Studies, literature and statements on Hydroxycitronellal

  • Springer Lexikon Kosmetik, page 204

    Scent ingredient. Smell: Lily of the Valley.

  • Enzyklopädie der Dermatologie, page 134

    Perfume belongs to the 20 most-frequent allergens.

  • Bundesamt für Verbraucherschutz

    Description of scent materials for perfume (aroma and scent materials) must in contrast to other ingredients not be individually called out, but can be included under the name ‘perfume,’ or ‘aroma.’ In order to protect people who are allergic or oversensitive to specific aroma materials, the obligation for descriptions was extended in 2005. Now, 26 aroma materials must be individually designated. Included in this are above all the materials which cause the most allergies in people across Europe. The consumer is able to avoid products with materials which cause allergic reactions. These shown in the following table have materials* which must be given on the ingredients list, if their contents in products which are either washed away after use (shower gel, shampoo, soap) compose 0.01% or more

    • in products which remain on the skin or hair (crème, perfumes, hair gel) 0.001% Under this contents one can assume that no allergic reactions will appear with the use of the cosmetic materials.
  • Chemisches u. Veterinäruntersuchungsamt Karlsruhe

    For the description of scent materials the same regulations apply as those which have applied for years for the described components according to paragraph 5a, section 2 of the cosmetic regulations: They must be described in increasing level according to their weight at the time of their manufacture of the cosmetic materials, and then afterwards can be given as contents of less than 1% without an ordering in the ingredients list by weight. The scent materials are therefore found in most products in the lower part of the components list. The following materials are impacted by this regulation, independent of whether they are synthetic scent perfume components, or whether they e. g. contain natural components from etheric oils in cosmetics (listing in alphabetical order with the INCI description, as they would be used in the components list):

    ALPHA-ISOMETHYL IONONE; AMYL CINNAMAL; AMYLCINNAMYL ALCOHOL; ANISE ALCOHOL; BENZYL ALCOHOL; BENZYL BENZOATE; BENZYL CINNAMATE; BENZYL SALICYLATE; BUTYLPHENYL METHYLPROPIONAL; CINNAMAL; CINNAMYL ALCOHOL; CITRAL; CITRONELLOL; COUMARIN; EUGENOL; EVERNIA FURFURACEA EXTRACT; EVERNIA PRUNASTRI EXTRACT; GERANIOL; FARNESOL; HEXYL CINNAMAL; HYDROXYCITRONELLAL; HYDROXYISOHEXYL-3-CYCLOHEXENE CARBOXALDEHYD; ISOEUGENOL; LIMONENE; LINALOOL; METHYL 2-OCTYNOATE

  • Allergie, Umwelt und Gesundheit

    Legal regulations and limits

    Duty of declaration

    An estimated 1 to 3% of Europeans currently suffer from allergic reactions to fragrances. For this reason, fragrances must be declared if at least 0.001% of the substance is contained in a product which remains on the skin (“leave-on” product). A limit of 0.01% applies to cosmetics that are rinsed off (“rinse-off” products) (IKW Industrieverband Körperpflege- und Waschmittel e.V., 2004).

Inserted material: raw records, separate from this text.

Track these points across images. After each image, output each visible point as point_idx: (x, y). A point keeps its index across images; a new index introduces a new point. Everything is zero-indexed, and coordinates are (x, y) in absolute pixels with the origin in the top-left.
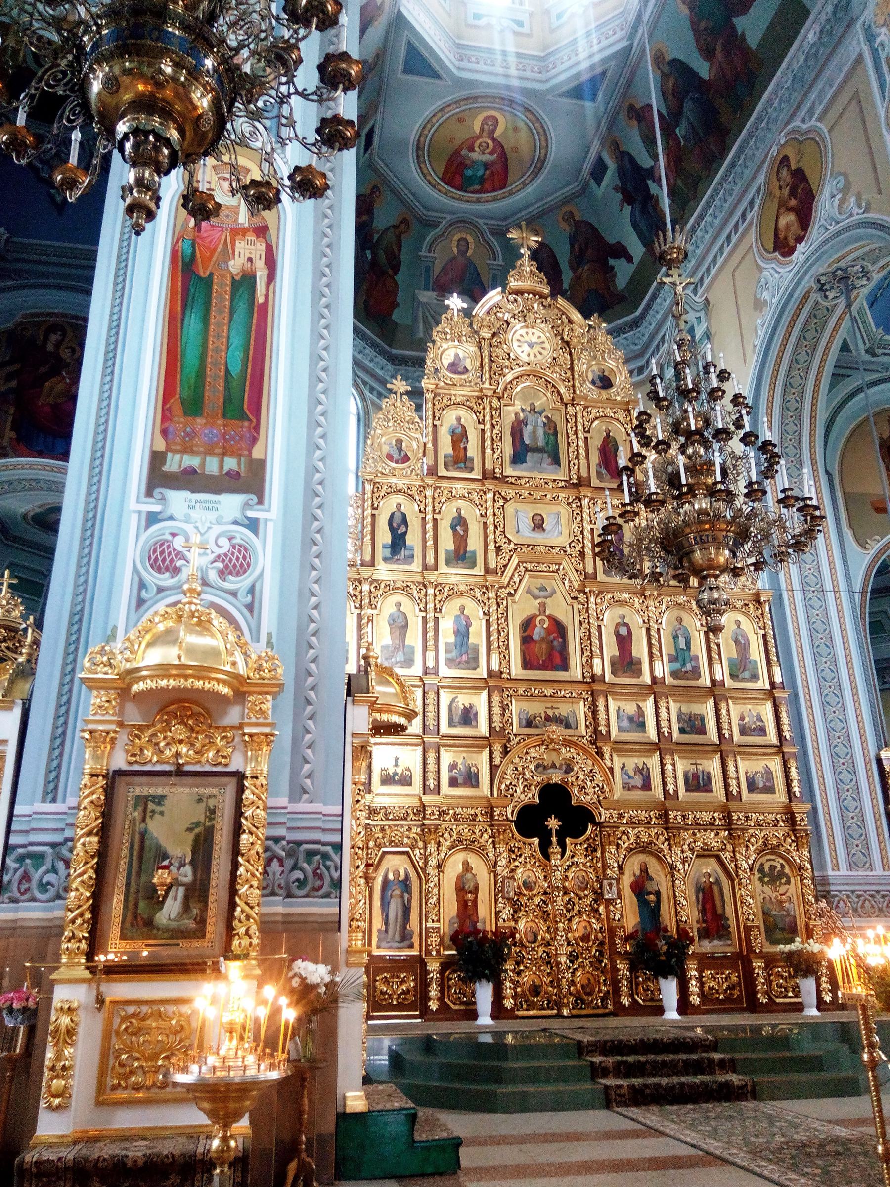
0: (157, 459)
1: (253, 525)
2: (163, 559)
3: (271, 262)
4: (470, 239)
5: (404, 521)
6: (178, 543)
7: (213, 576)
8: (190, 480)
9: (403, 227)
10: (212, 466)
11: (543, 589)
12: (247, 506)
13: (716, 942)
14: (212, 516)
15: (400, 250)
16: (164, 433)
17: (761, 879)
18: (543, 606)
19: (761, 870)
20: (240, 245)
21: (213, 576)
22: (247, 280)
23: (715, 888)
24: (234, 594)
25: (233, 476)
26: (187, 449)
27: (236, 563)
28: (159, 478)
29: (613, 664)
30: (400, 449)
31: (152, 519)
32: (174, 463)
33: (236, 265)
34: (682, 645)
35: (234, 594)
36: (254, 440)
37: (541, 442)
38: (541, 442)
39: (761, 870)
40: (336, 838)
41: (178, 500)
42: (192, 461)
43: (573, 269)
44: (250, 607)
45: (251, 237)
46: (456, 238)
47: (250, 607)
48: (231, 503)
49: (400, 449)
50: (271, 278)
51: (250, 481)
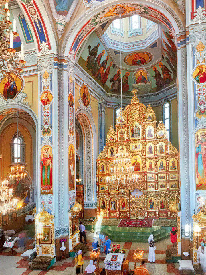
0: (41, 191)
1: (52, 198)
2: (43, 202)
3: (52, 162)
4: (142, 72)
5: (113, 150)
6: (44, 201)
7: (48, 204)
8: (45, 193)
9: (127, 75)
10: (47, 191)
11: (136, 158)
12: (51, 196)
13: (163, 209)
14: (47, 197)
15: (127, 79)
16: (42, 187)
17: (172, 201)
18: (136, 161)
19: (172, 199)
20: (48, 160)
21: (48, 204)
22: (49, 165)
23: (164, 202)
24: (50, 206)
25: (49, 192)
26: (44, 189)
27: (50, 203)
28: (42, 194)
29: (148, 169)
30: (112, 138)
31: (41, 198)
32: (43, 191)
33: (48, 164)
34: (162, 165)
35: (50, 206)
36: (51, 187)
37: (137, 132)
38: (137, 132)
39: (172, 199)
40: (68, 227)
41: (44, 195)
42: (45, 191)
43: (163, 75)
44: (52, 208)
45: (49, 159)
46: (139, 72)
47: (52, 208)
48: (49, 195)
49: (112, 138)
50: (52, 165)
51: (51, 193)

    Generally, fragrances are marked with the collective terms of “perfume,” “fragrance,” “aroma,” or "flavor.”

    The 26 fragrances declared to have very high allergy potentials are exceptions to this. They must be individually listed on the packaging. Usually, the INCI name (International Nomenclature of Cosmetic Ingredients) is specified. The indication of these fragrances allows both doctors and affected persons to identify and avoid substances with allergenic potential.

    In recent years, experts have identified another 30 chemicals and 26 natural extracts that may cause contact dermatitis and recommended limits for them. When these limits are adhered to, it is assumed that people allergic to the substances will not suffer from allergic reactions when using cosmetics with the aforementioned ingredients and that people not allergic to them will be protected against the development of allergies. An EU committee is currently examining whether and how the previous limits will be newly regulated at the European level. The committee is also examining whether the recently identified fragrances will be included in the list of declarable fragrances.